Quoted passage:
Nancy Dubuc made her first mistake as the new CEO of Vice Media before she even moved her Emmy Awards and “Ice Road Truckers” paraphernalia into her office in the company’s Williamsburg, Brooklyn, headquarters.
Dubuc—who greenlit megahits like “Pawn Stars” and “Duck Dynasty” during her nearly two decades at A&E Networks—made an appearance on stage at Vice’s spring pitch to advertisers about two weeks before she officially took the reins from Vice’s co-founder and CEO Shane Smith last May.
“In hindsight, I shouldn’t have shown up at those NewFronts,” Dubuc says. “I was like, ‘What the fuck?’ I didn’t have any perspective. ... I couldn’t even figure out what businesses we were in.”
Dubuc has spent the months since getting up to speed on the privately held company’s sprawling collection of business units, which include a cable TV channel, studio, news division, ad agency and the dozen or so content verticals that make up its digital arm. At the same time she has been attempting to bring some semblance of order to what she describes as an “unwieldy” organization.
“I have a newfound appreciation for the basics,” says Dubuc. “The people that set up the T&E policy, the things you take for granted. Who orders the toner?”
It’s certainly not sexy stuff, as Dubuc puts it, but there’s something to be said for focusing on the organizational basics at a company like Vice, which has been trying to distance itself, in the #MeToo era, from the unruly bad-boy image on which it was built.
Dubuc joined the company just six months after The New York Times published an exposé detailing allegations of sexual misconduct and a history of mistreatment of women at Vice that led to the firing of several top executives. A 50-year-old mother of two, Dubuc is an emblem for this evolution. She’s strategically portrayed as the mother hen, the grown-up meant to shepherd the grungy, skateboard-toting Vicers who previously had little adult supervision.

Extracted records:
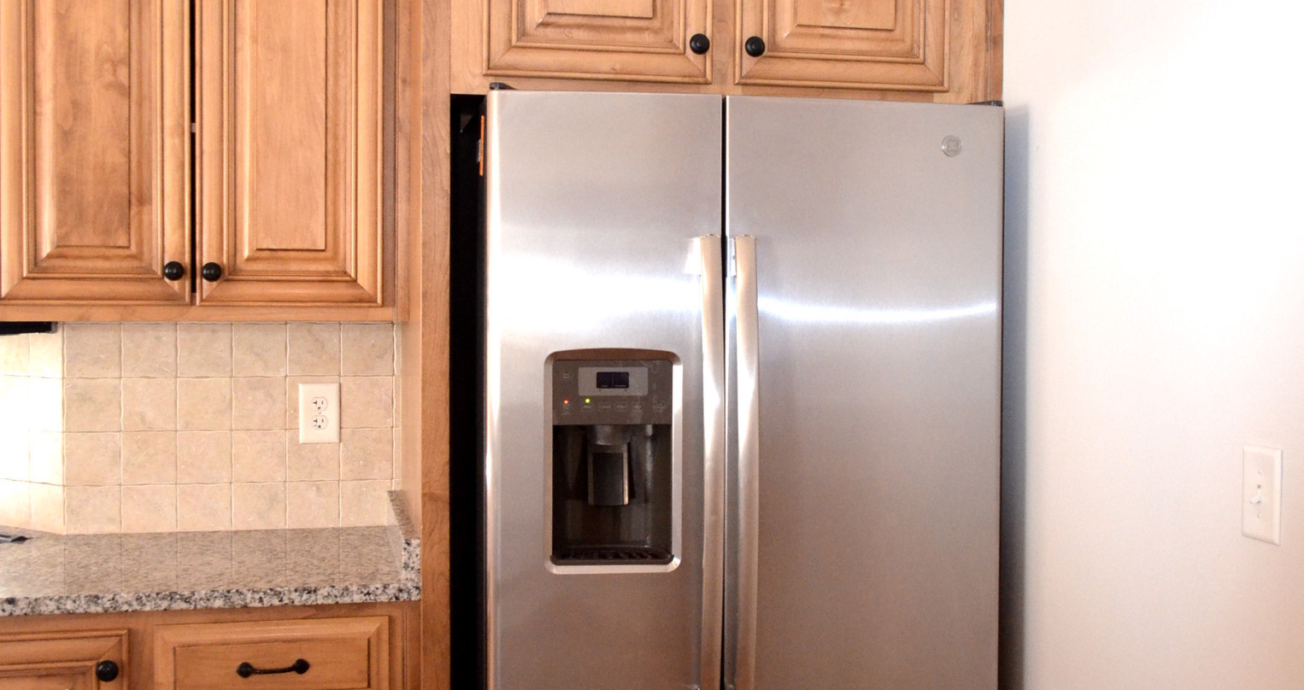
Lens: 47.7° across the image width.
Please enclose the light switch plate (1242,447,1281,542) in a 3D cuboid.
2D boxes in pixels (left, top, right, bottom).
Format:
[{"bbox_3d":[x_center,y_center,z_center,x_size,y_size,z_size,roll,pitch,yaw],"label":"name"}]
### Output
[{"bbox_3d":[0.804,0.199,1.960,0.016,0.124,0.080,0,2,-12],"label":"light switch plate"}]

...

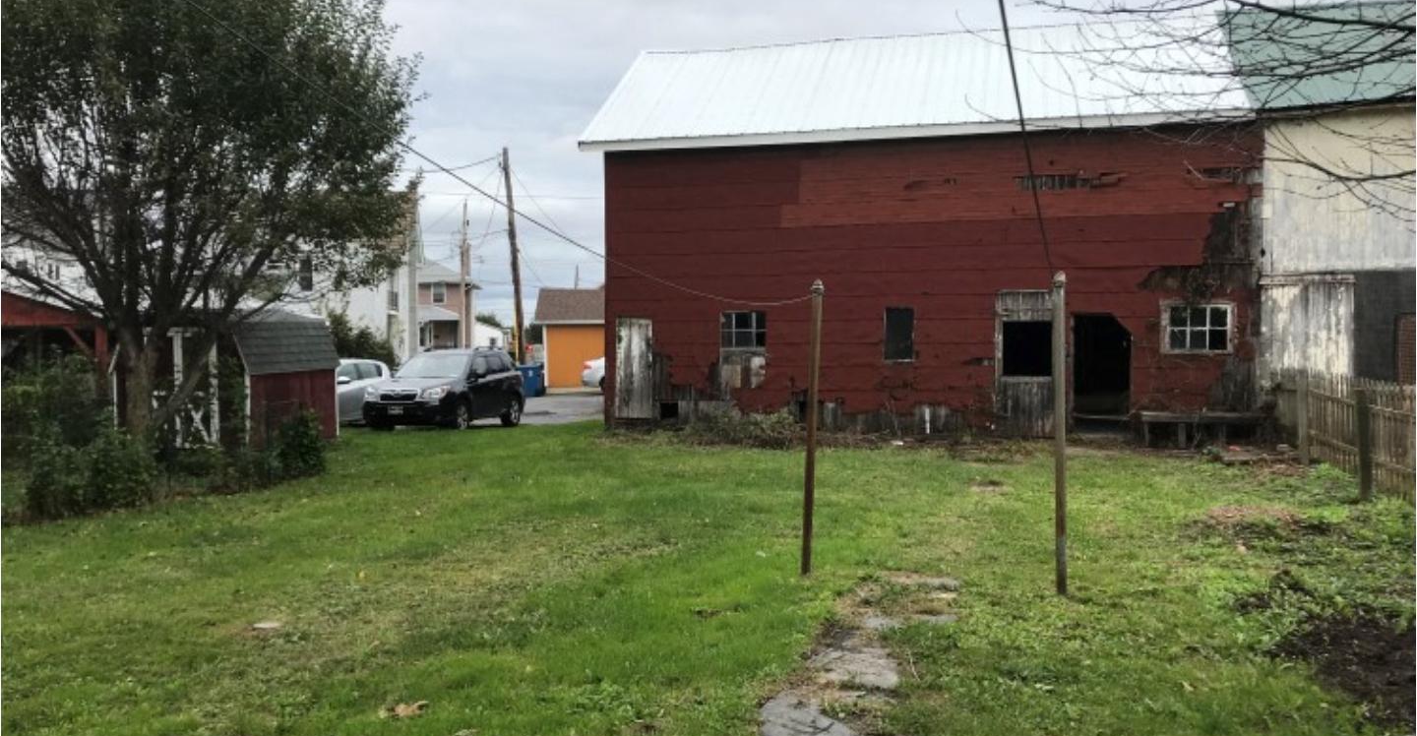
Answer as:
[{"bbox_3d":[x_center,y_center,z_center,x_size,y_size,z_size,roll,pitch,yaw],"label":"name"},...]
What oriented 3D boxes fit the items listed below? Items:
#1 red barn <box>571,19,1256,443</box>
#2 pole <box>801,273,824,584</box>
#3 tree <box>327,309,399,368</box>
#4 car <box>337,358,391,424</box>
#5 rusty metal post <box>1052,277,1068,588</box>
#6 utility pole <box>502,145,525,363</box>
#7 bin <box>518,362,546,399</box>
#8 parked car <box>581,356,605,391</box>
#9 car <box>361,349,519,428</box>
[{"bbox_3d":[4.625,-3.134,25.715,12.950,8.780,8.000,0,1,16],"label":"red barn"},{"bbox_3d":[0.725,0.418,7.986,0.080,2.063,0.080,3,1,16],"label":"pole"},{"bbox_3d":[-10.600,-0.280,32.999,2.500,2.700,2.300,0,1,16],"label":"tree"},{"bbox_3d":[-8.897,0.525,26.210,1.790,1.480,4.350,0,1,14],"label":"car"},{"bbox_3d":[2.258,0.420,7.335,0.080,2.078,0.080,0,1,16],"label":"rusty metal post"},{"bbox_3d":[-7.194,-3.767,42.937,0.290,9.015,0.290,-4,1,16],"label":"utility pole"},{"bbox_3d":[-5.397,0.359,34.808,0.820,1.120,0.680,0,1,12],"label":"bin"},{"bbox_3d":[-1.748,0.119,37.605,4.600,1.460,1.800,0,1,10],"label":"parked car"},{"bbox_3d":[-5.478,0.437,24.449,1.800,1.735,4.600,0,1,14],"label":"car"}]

...

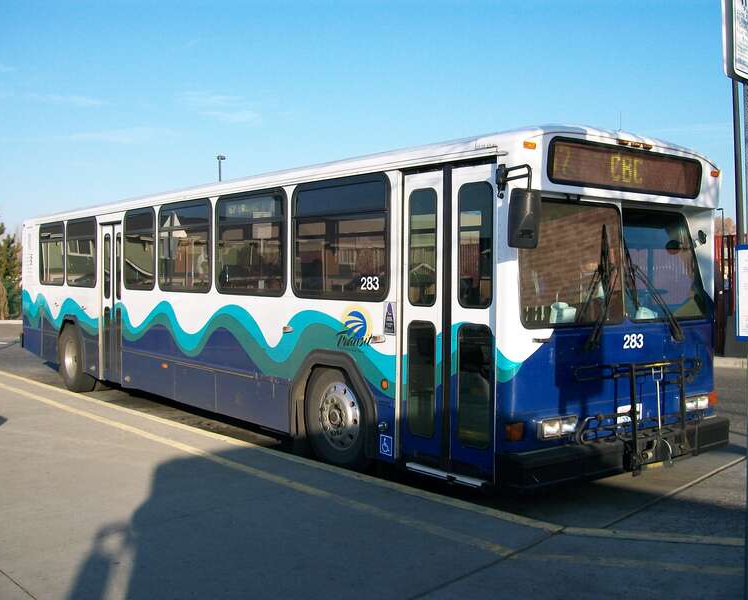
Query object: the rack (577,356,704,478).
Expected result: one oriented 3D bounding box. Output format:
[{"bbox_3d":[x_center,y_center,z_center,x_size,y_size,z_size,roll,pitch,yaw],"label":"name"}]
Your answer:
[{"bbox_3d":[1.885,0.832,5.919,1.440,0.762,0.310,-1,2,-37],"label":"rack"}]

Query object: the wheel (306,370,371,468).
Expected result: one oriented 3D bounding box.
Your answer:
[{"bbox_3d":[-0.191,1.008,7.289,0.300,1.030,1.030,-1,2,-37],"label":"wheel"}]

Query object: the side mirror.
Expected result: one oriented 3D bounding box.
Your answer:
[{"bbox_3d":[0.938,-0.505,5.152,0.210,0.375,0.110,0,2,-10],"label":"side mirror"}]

Directions:
[a] Return the stretch of the Vice Media article from "It’s certainly not" through "little adult supervision.", copied word for word.
[b] Continue the article about Nancy Dubuc at Vice Media, picking up right after its last sentence.

Results:
[a]
It’s certainly not sexy stuff, as Dubuc puts it, but there’s something to be said for focusing on the organizational basics at a company like Vice, which has been trying to distance itself, in the #MeToo era, from the unruly bad-boy image on which it was built.
Dubuc joined the company just six months after The New York Times published an exposé detailing allegations of sexual misconduct and a history of mistreatment of women at Vice that led to the firing of several top executives. A 50-year-old mother of two, Dubuc is an emblem for this evolution. She’s strategically portrayed as the mother hen, the grown-up meant to shepherd the grungy, skateboard-toting Vicers who previously had little adult supervision.

[b]
Not even a year in, Dubuc’s tenure is being lauded internally as a success, which either speaks to her prowess as a leader or underscores just how disorganized and disjointed the company was under the prior leadership. Vice staffers offered up by the company’s public relations team to be interviewed—anonymously—described a drastic change in the company’s operations and culture. They describe Vice pre-Dubuc as “chaotic.” One female employee, who has been at Vice for five years, refers to her early days as the “Wild West,” adding that the company at the time seemed held “together by duct tape.” These days, there’s a sense of “calmness,” as another employee puts it. And the overarching sentiment of these staffers is that Dubuc has brought order and clarity to the organization of 2,500 staffers in 35 countries.
But while Vice is positioning Dubuc as a turnaround virtuoso, there are still glaring obstacles facing the company, including its financial positioning and the health of its flailing cable network, Viceland.
Dubuc doesn’t make bold statements in the way Smith did; he once declared that Vice’s goal was to become “the biggest fucking media company in the world.” And while Smith’s priorities were to “get wasted, take coke and have sex with girls in the bathroom,” as he told the Financial Times in 2012, Dubuc sticks to discussions about diversifying Vice’s revenue streams.
At the same time, it seems Dubuc is also eager to fit in with her younger charges, sporting cutoff frayed jeans, a leather jacket and 1970s-inspired Chuck Taylors during a recent photo shoot at Vice headquarters. As Dubuc sees it, she was “a little bit Vice before Vice was Vice.”
Describing herself as a “builder,” Dubuc has an entrepreneurial spirit at heart. She tried to bring that verve to her five-year tenure as CEO of A&E Networks, investing in things like the digital studio 45th & Dean and the National Women’s Soccer League.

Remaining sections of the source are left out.